* Tasks to complete *
1. Repeat word for word the portion of the bug-report paper listing starting at "We evaluate our" and ending at "and Semantic Similarity.".
2. Name every similarity metric that the bug-report paper listing says is used to evaluate the recommended answers.

* Passage to read *
--- Start ---

Employing Deep Learning and Structured Information Retrieval to Answer
Clarification Questions on Bug Reports
- URL: http://arxiv.org/abs/2304.12494v3
- Date: Sat, 8 Jul 2023 12:16:53 GMT
- Title: Employing Deep Learning and Structured Information Retrieval to Answer
Clarification Questions on Bug Reports
- Authors: Usmi Mukherjee and Mohammad Masudur Rahman
- Abstract summary: We propose a novel approach that uses CodeT5 in combination with Lucene to recommend answers to follow-up questions.
We evaluate our recommended answers with the manually annotated answers using similarity metrics like Normalized Smooth BLEU Score, METEOR, Word Mover's Distance, and Semantic Similarity.
- Score: 3.462843004438096
- License: http://creativecommons.org/licenses/by-nc-sa/4.0/
- Abstract: Software bug reports reported on bug-tracking systems often lack crucial
information for the developers to promptly resolve them, costing companies
billions of dollars. There has been significant research on effectively
eliciting information from bug reporters in bug tracking systems using
different templates that bug reporters need to use. However, the need for
asking follow-up questions persists. Recent studies propose techniques to
suggest these follow-up questions to help developers obtain the missing
details, but there has been little research on answering these follow up
questions, which are often unanswered. In this paper, we propose a novel
approach that uses CodeT5 in combination with Lucene, an information retrieval
technique that leverages the relevance of different bug reports, their
components, and follow-up questions to recommend answers. These top-performing
answers, along with their bug report, serve as additional context apart from
the deficient bug report to the deep learning model for generating an answer.

--- End ---

* Information given *

--- Start ---

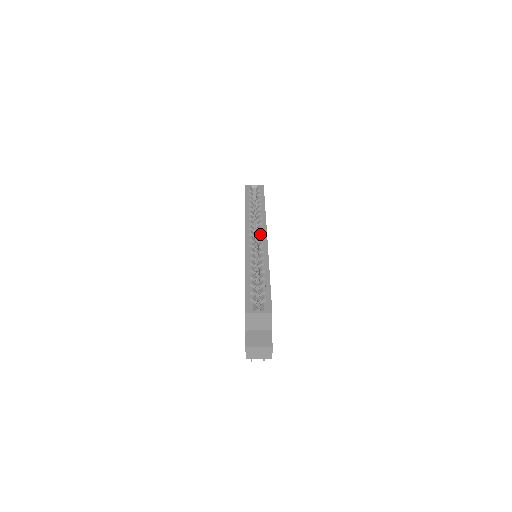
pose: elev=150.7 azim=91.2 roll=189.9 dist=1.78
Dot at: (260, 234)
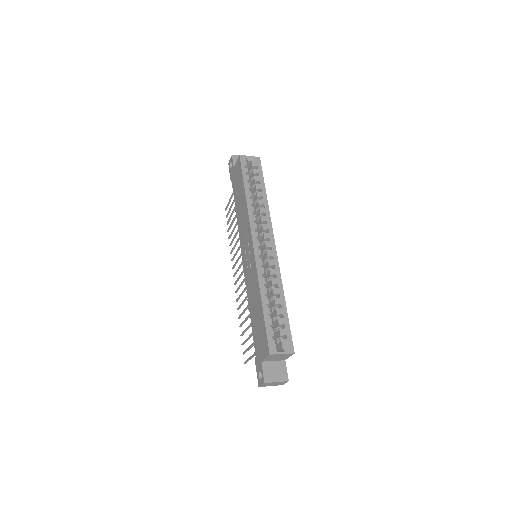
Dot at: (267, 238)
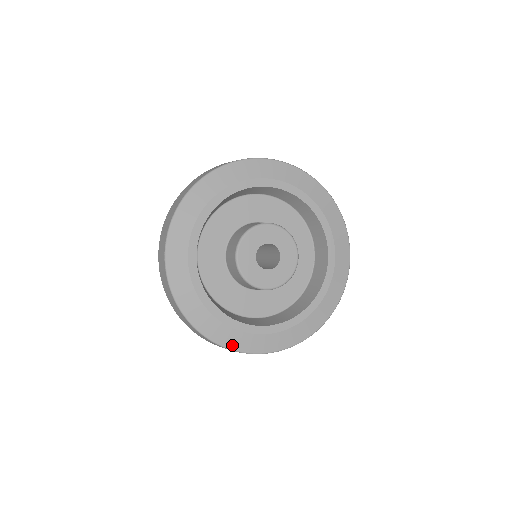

--- End ---
--- Start ---

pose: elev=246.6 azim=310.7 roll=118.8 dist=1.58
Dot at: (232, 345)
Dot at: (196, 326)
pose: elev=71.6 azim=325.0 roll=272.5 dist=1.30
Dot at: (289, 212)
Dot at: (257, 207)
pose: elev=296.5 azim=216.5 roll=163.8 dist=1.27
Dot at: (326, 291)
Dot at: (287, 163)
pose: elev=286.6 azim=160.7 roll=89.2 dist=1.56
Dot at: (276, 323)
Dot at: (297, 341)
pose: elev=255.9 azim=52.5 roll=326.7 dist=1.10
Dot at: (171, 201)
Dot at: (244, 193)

--- End ---

* Task solutions *
1.
We evaluate our recommended answers with the manually annotated answers using similarity metrics like Normalized Smooth BLEU Score, METEOR, Word Mover's Distance, and Semantic Similarity.

2.
- Normalized Smooth BLEU Score
- METEOR
- Word Mover's Distance
- Semantic Similarity